Bundeskanzlerin Angela Merkel wies die Vorwürfe unmittelbar bei der Übergabe des Gutachtens zurück: „Für uns ist immer Zeit für Reformen“, sagte Merkel am Mittwoch in Berlin bei der Entgegennahme des Jahresgutachtens der Regierungsberater. Bei der Beurteilung von Reformen gebe es sicher Differenzen zwischen Ökonomen und der Politik. Eine „gewisse Reibung konstruktiver Art“ sei aber nötig. 

Der Aufschwung in Deutschland und im Euro-Raum werde aber weitergehen, prophezeit der Sachverständigenrat. Die fünf Ökonomen rechnen mit Zuwachsraten des realen Bruttoinlandsprodukts von 1,9 Prozent im Jahr 2016 und 1,3 Prozent 2017. Sie weichen damit geringfügig von den aktuellen Herbstprognosen der Bundesregierung ab: 1,8 % für 2016 und 1,4 Prozent für 2017. 

„Die zugrunde liegende Wachstumsdynamik bleibt im Wesentlichen erhalten“, heißt es. Die deutsche Wirtschaft gerate in eine zunehmende Überauslastung. Für den gesamten Euro-Raumprognostiziert der Sachverständigenrat ein reales Wachstum von 1,6 % im Jahr 2016 und 1,4 % im Jahr 2017.

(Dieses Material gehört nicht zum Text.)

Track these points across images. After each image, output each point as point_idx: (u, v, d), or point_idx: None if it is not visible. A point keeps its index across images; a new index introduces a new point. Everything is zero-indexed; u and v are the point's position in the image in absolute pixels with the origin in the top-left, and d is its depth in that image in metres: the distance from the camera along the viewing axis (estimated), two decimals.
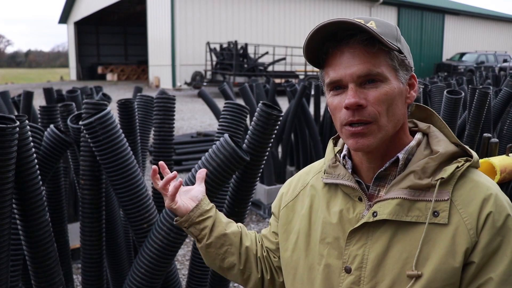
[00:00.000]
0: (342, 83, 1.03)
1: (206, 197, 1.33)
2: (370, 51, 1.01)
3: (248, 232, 1.38)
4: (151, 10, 23.69)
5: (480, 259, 0.97)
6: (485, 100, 3.79)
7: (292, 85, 5.96)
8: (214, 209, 1.32)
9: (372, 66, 1.00)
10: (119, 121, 2.28)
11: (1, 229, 1.56)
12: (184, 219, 1.27)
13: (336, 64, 1.03)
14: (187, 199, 1.30)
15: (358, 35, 1.01)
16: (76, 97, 4.36)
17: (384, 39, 0.98)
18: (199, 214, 1.28)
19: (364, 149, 1.04)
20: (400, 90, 1.05)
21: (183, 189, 1.33)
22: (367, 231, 1.06)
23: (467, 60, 26.17)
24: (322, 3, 25.34)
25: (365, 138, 1.02)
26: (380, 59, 1.01)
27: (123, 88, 22.81)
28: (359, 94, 1.01)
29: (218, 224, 1.30)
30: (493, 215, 0.98)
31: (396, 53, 1.03)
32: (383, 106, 1.01)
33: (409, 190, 1.03)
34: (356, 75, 1.01)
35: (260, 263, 1.33)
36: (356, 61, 1.01)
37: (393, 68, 1.03)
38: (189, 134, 9.07)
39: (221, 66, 19.33)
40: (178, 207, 1.27)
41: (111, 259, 2.27)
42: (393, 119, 1.04)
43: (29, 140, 1.71)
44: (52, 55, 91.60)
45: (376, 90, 1.01)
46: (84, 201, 2.00)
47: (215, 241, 1.29)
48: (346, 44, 1.02)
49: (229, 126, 2.03)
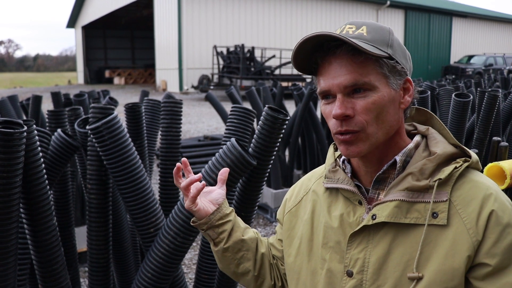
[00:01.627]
0: (330, 93, 1.05)
1: (226, 200, 1.32)
2: (356, 60, 1.01)
3: (263, 238, 1.38)
4: (158, 14, 23.79)
5: (496, 260, 0.95)
6: (494, 103, 3.76)
7: (299, 88, 5.95)
8: (233, 213, 1.32)
9: (359, 75, 1.01)
10: (126, 125, 2.29)
11: (8, 234, 1.56)
12: (203, 221, 1.26)
13: (325, 74, 1.05)
14: (207, 202, 1.29)
15: (343, 46, 1.02)
16: (84, 101, 4.37)
17: (367, 50, 0.98)
18: (219, 218, 1.27)
19: (355, 156, 1.05)
20: (392, 97, 1.04)
21: (204, 190, 1.31)
22: (367, 234, 1.06)
23: (475, 63, 26.01)
24: (329, 6, 25.33)
25: (354, 145, 1.04)
26: (368, 68, 1.02)
27: (130, 92, 22.91)
28: (346, 104, 1.02)
29: (237, 229, 1.30)
30: (496, 213, 0.97)
31: (385, 60, 1.02)
32: (370, 115, 1.02)
33: (407, 192, 1.03)
34: (343, 85, 1.01)
35: (273, 270, 1.34)
36: (343, 71, 1.02)
37: (383, 76, 1.03)
38: (196, 137, 9.09)
39: (228, 69, 19.36)
40: (198, 209, 1.25)
41: (118, 263, 2.27)
42: (383, 126, 1.04)
43: (36, 144, 1.71)
44: (60, 59, 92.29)
45: (364, 100, 1.02)
46: (91, 206, 2.00)
47: (232, 246, 1.28)
48: (333, 55, 1.03)
49: (236, 130, 2.03)
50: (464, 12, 32.06)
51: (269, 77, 18.87)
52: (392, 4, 27.10)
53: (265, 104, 5.40)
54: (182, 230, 1.78)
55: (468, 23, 32.83)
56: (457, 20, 31.84)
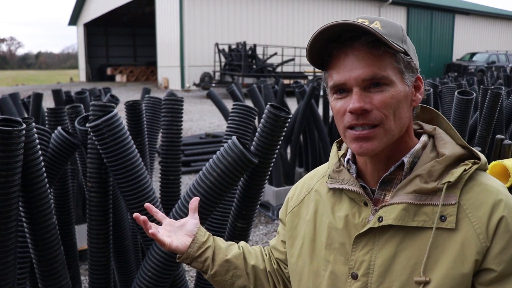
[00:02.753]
0: (346, 86, 1.01)
1: (201, 227, 1.30)
2: (375, 53, 0.98)
3: (251, 249, 1.36)
4: (160, 12, 23.77)
5: (502, 266, 0.94)
6: (497, 100, 3.74)
7: (301, 86, 5.93)
8: (211, 238, 1.30)
9: (377, 69, 0.98)
10: (127, 123, 2.27)
11: (8, 232, 1.56)
12: (184, 256, 1.26)
13: (340, 67, 1.01)
14: (182, 236, 1.27)
15: (362, 37, 0.98)
16: (85, 98, 4.37)
17: (390, 41, 0.95)
18: (198, 248, 1.26)
19: (368, 154, 1.01)
20: (406, 93, 1.02)
21: (176, 224, 1.30)
22: (373, 236, 1.04)
23: (477, 60, 25.91)
24: (331, 3, 25.27)
25: (369, 142, 1.00)
26: (386, 61, 0.99)
27: (132, 89, 22.92)
28: (363, 98, 0.98)
29: (218, 252, 1.29)
30: (506, 219, 0.95)
31: (402, 55, 1.00)
32: (389, 110, 0.99)
33: (415, 195, 1.00)
34: (361, 78, 0.98)
35: (270, 276, 1.32)
36: (361, 64, 0.98)
37: (399, 71, 1.00)
38: (198, 135, 9.08)
39: (230, 67, 19.34)
40: (176, 247, 1.24)
41: (119, 261, 2.26)
42: (399, 123, 1.01)
43: (36, 142, 1.70)
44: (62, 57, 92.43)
45: (382, 94, 0.98)
46: (92, 204, 1.99)
47: (219, 269, 1.27)
48: (350, 46, 0.99)
49: (237, 128, 2.01)
50: (467, 9, 31.95)
51: (271, 75, 18.84)
52: (394, 1, 27.01)
53: (267, 101, 5.39)
54: None
55: (471, 20, 32.72)
56: (459, 17, 31.72)
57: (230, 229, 2.02)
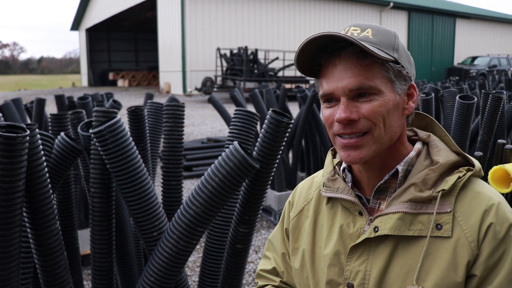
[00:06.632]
0: (334, 96, 1.01)
1: None
2: (362, 63, 0.98)
3: None
4: (162, 17, 23.84)
5: (482, 271, 0.94)
6: (498, 105, 3.74)
7: (303, 90, 5.94)
8: None
9: (364, 79, 0.98)
10: (129, 129, 2.28)
11: (11, 238, 1.56)
12: None
13: (329, 77, 1.01)
14: None
15: (349, 47, 0.98)
16: (87, 104, 4.38)
17: (375, 52, 0.95)
18: None
19: (357, 162, 1.02)
20: (396, 102, 1.02)
21: None
22: (368, 247, 1.03)
23: (479, 64, 25.90)
24: (332, 8, 25.31)
25: (357, 150, 1.00)
26: (374, 71, 0.98)
27: (134, 94, 22.96)
28: (350, 108, 0.99)
29: None
30: (494, 226, 0.95)
31: (391, 64, 1.00)
32: (378, 118, 0.99)
33: (410, 204, 1.00)
34: (348, 88, 0.98)
35: None
36: (348, 74, 0.98)
37: (388, 80, 1.00)
38: (200, 140, 9.09)
39: (231, 71, 19.37)
40: None
41: (121, 266, 2.26)
42: (389, 131, 1.01)
43: (39, 148, 1.71)
44: (64, 62, 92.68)
45: (370, 103, 0.99)
46: (94, 209, 2.00)
47: None
48: (338, 56, 1.00)
49: (239, 133, 2.02)
50: (468, 13, 31.97)
51: (272, 79, 18.86)
52: (396, 5, 27.04)
53: (269, 106, 5.40)
54: (185, 233, 1.78)
55: (472, 24, 32.72)
56: (460, 21, 31.74)
57: (232, 234, 2.02)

Forderung nach Reformen in Deutschland und der EU

„Die Mitgliedstaaten des Euro-Raums sollten jetzt den Rückenwind des Aufschwungs für Strukturreformen nutzen. Auch die Bundesregierung hat die gute ökonomische Entwicklung der vergangenen Jahre nicht ausreichend für marktorientierte Reformen genutzt“, sagt der Vorsitzende des Sachverständigenrates, Christoph M. Schmidt.

Die geforderten Reformen auf EU-Ebene skizzieren die Sachverständigen so:  

- Das Subsidiaritätsprinzip müsse gestärkt werden. In der Klimapolitik, der Asylpolitik und der inneren Sicherheit sei eine stärkere Integration zu wünschen. Die Fiskal-, Arbeitsmarkt- und Sozialpolitik sollte dagegen in nationaler Verantwortung bleiben.

- Für EU-Migranten sei eine verzögerte Integration in die Sozialsysteme angemessen.

- Die EU sollte die Freihandelsabkommen mit Kanada und den Vereinigten Staaten zum Abschluss bringen.

- Die ungewichtete Eigenkapitalquote für Banken (Leverage Ratio) sollte auf mindestens fünf Prozent erhöht werden. Für systemrelevante Banken seien höhere Quoten anzustreben.

- Regeln zur Restrukturierung von Staatsschulden im Krisenfall seien erforderlich.

Für Deutschland fordern die Sachverständigen:

- Haushaltsspielräume sollten nicht für höhere Ausgaben, sondern zum Abbau der Schuldenquote und für effizienzsteigernde Steuerreformen genutzt werden.

- Das gesetzliche Renteneintrittsalter sei an die fernere Lebenserwartung zu koppeln. Zusätzlich sollten die betriebliche und private Altersvorsorge gestärkt werden.

- Angesichts der verfestigten Arbeitslosigkeit, geringer Lohnmobilität und für die Integration der Flüchtlinge sei ein flexiblerer Arbeitsmarkt notwendig, nicht mehr Regulierung.

- Eine zielgerichtete Bildungspolitik könne die Chancengerechtigkeit und damit die Einkommens- und Vermögensmobilität erhöhen.